Task to carry out
Lines of the listing that contain "logical" need to be copied.

Input records
^^^^^^^^

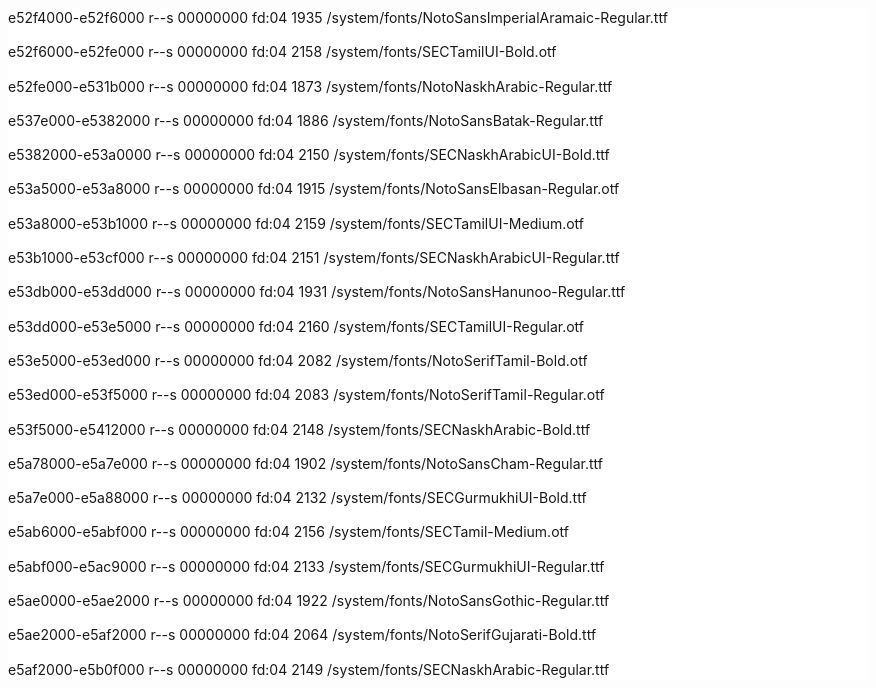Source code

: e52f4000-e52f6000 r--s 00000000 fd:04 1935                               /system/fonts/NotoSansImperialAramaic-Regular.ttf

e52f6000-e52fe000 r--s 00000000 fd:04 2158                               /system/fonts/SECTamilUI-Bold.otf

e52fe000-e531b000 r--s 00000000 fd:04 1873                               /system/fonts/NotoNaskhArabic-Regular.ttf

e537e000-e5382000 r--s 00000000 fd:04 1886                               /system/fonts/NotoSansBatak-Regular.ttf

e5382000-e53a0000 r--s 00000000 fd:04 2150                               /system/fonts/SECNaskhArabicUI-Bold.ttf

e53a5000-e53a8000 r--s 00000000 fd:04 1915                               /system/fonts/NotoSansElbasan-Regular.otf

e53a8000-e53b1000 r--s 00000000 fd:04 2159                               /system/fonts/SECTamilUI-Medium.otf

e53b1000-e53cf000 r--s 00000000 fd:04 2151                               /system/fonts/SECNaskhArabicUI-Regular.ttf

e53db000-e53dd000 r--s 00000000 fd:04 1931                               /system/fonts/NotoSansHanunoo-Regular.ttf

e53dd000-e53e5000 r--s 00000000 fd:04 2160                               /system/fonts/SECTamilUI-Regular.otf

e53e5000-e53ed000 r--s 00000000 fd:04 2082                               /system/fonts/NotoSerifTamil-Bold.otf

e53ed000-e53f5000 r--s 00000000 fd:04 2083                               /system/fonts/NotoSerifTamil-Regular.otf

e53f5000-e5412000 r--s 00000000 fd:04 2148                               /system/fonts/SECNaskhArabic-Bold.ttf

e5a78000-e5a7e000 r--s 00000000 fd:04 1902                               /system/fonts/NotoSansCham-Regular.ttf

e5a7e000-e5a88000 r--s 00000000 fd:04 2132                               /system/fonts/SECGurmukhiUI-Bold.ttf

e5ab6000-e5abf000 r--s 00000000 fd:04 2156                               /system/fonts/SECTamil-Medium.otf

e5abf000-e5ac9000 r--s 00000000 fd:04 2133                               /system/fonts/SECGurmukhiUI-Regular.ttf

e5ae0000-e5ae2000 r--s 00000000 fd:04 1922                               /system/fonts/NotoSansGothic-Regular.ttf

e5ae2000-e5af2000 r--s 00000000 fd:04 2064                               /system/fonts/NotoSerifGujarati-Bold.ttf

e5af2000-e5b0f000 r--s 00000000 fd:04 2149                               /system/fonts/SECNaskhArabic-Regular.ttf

^^^^^^^^

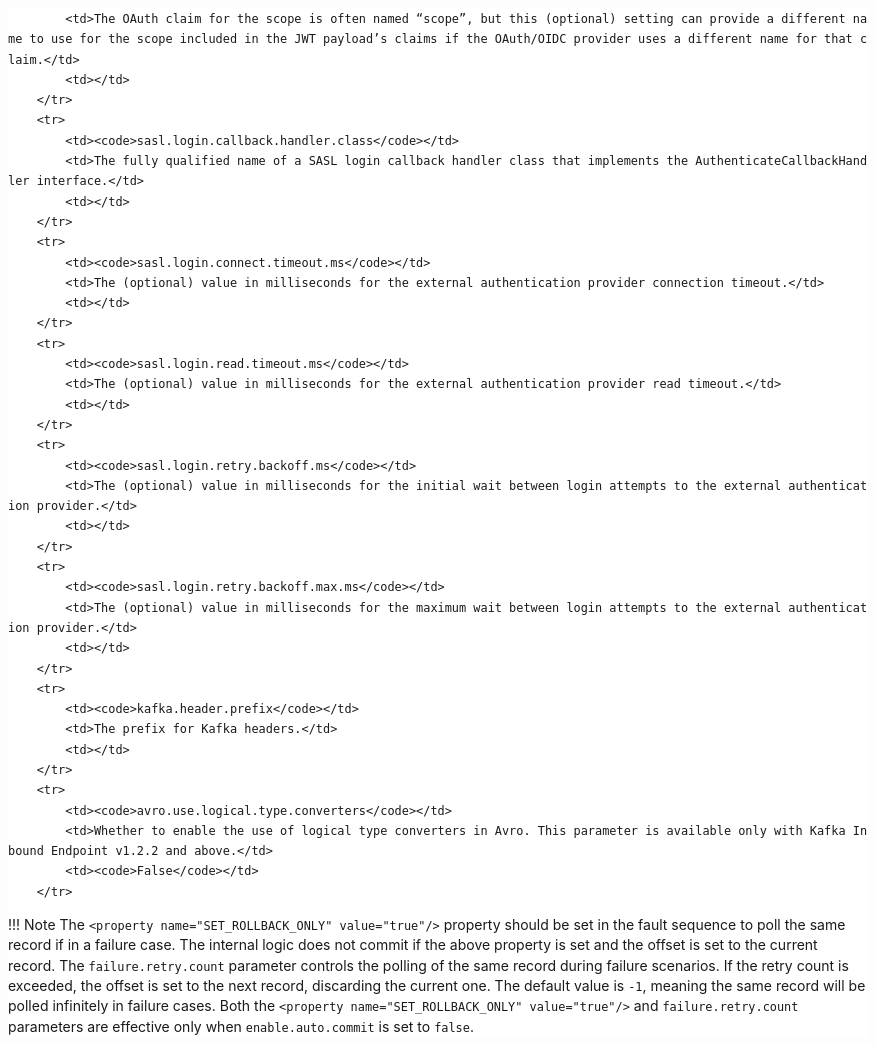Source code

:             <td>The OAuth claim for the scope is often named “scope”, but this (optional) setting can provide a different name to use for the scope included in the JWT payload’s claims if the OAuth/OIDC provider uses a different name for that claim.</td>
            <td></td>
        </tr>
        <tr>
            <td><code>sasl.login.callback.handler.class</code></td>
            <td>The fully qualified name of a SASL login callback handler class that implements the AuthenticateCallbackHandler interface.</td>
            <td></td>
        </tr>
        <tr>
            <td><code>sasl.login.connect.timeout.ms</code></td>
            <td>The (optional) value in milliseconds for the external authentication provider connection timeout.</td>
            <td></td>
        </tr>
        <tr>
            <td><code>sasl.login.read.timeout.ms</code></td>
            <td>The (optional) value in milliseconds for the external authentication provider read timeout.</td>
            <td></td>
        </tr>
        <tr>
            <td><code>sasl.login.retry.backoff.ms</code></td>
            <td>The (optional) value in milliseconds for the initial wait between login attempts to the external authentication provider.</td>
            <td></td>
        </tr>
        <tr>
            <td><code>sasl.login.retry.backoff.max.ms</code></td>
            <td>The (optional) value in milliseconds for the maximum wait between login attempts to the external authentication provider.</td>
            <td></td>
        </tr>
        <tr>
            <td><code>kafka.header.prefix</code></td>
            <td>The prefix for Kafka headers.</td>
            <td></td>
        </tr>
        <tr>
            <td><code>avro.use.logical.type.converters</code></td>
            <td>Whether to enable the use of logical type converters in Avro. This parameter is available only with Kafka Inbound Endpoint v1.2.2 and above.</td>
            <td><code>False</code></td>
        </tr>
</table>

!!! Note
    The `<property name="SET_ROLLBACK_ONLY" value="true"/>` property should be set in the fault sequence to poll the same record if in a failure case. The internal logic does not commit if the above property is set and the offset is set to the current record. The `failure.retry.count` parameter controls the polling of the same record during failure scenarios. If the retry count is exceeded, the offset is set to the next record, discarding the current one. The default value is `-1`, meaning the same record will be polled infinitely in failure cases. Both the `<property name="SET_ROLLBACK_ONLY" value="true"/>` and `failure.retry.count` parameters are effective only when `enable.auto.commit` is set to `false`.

^^^^^^^^

Answer to this exercise
            <td><code>avro.use.logical.type.converters</code></td>
            <td>Whether to enable the use of logical type converters in Avro. This parameter is available only with Kafka Inbound Endpoint v1.2.2 and above.</td>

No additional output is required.